As for the second paragraph, it’s not even clear that those girls actually do get drunk at fraternity parties and go to guys’ rooms “without anything happening.” What they seem to be saying is that going to a guy’s room does not, in itself, constitute consent to intercourse, whether the girl is drunk or sober, let alone passed out. This is a less controversial doctrine than it would have been, say, forty years ago. But at the university where I work, female students are advised not to drink excessively, to be careful where they go and with whom, to stay alert and aware. Male students are advised that a woman’s presence in their room, drunk or sober, is not in itself consent to sex.

That’s not to say that idiotic things don’t get said at times. One earnest male student, working under the head counselor at the dorm where I work (notorious on campus for its “political correctness”), put together an alarmist information sheet which advised that since most rape is acquaintance rape, you shouldn’t go on a date with someone you don’t know well. How, I wondered, would one get to know another person well, if not by spending time in their company? The student evidently interpreted “acquaintance” to mean “someone to whom you’ve been introduced but don’t yet know intimately,” as though women weren’t raped by boyfriends and husbands too.

I wouldn’t put an absolute divide between rape as violence and rape as sex: I would expect that rapists are no more consistent in their motives than anyone else. But I can’t understand how anyone could deny that men do sometimes rape women (or men, for that matter) as punishment (for being in the “wrong” place, for daring to say No to their importunings, and so on), not just because they’re overwhelmed by lust and have to have an outlet. The use of words like “violation” for forced sex is itself an indication that it is traditionally seen as an act of aggression, even to the exclusion of desire.

Consider this passage from chapter 16 of the book of the prophet Ezekiel, in the Authorized (King James) Version.
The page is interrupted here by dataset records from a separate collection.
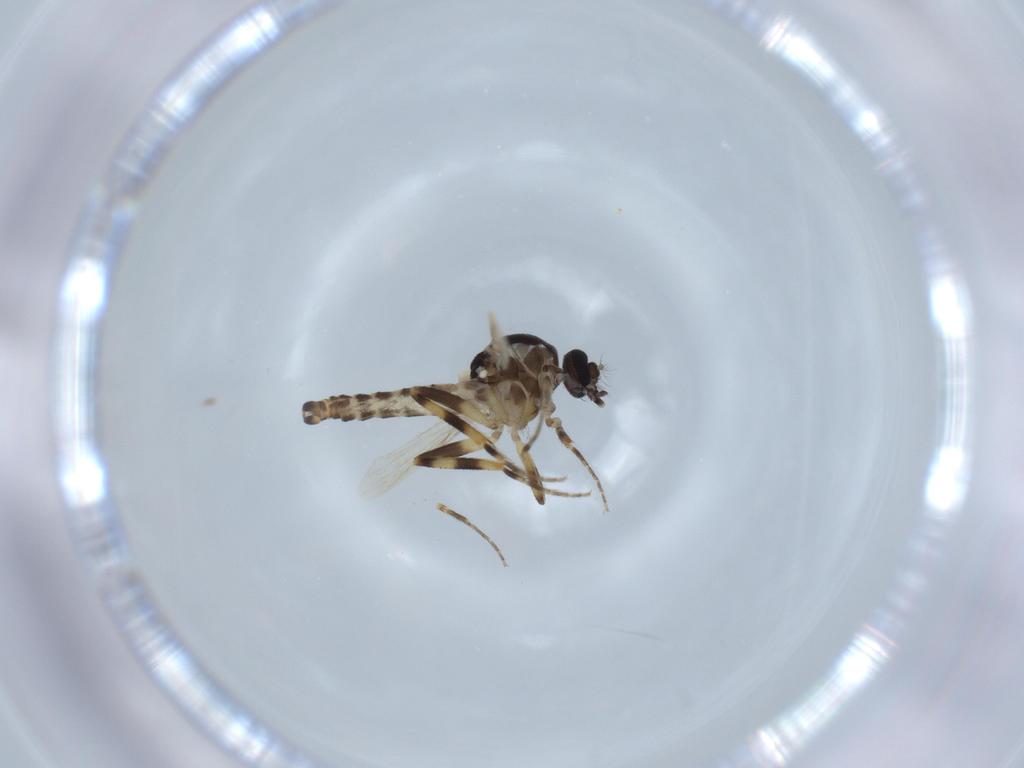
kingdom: Animalia
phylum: Arthropoda
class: Insecta
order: Diptera
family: Ceratopogonidae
Yahweh is addressing Jerusalem metaphorically as a “harlot”:
36Thus saith the Lord GOD; Because thy filthiness was poured out, and thy nakedness discovered through thy whoredoms with thy lovers, and with all the idols of thy abominations, and by the blood of thy children, which thou didst give unto them;
37Behold, therefore I will gather all thy lovers, with whom thou hast taken pleasure, and all them that thou hast loved, with all them that thou hast hated; I will even gather them round about against thee, and will discover thy nakedness unto them, that they may see all thy nakedness.
38And I will judge thee, as women that break wedlock and shed blood are judged; and I will give thee blood in fury and jealousy.
39And I will also give thee into their hand, and they shall throw down thine eminent place, and shall break down thy high places: they shall strip thee also of thy clothes, and shall take thy fair jewels, and leave thee naked and bare.
Uncovering nakedness in the Hebrew Bible is often a euphemism for copulation, as in the prohibitions of uncovering the nakedness of near relatives in Leviticus 18:6-7. This passage, like others in the Bible, is a maelstrom of sexual violence. Yahweh does not propose to strip Jerusalem naked before her lovers out of erotic desire, but to shame and punish her. Similar fantasies appear in Hosea chapter 2, and in the New Testament Revelation 17, and they recur in later Western literature. Feminists didn’t invent the conflation of sex and violence – men did. Considering that Paglia made her name as a literary critic, she can hardly be unaware of this.

Randy Thornhill and Craig Palmer purported to have shown that rape is not at all an act of violence. When I get back to the US, I plan to read the rest of their Natural History of Rape, to see just how they manage to do it.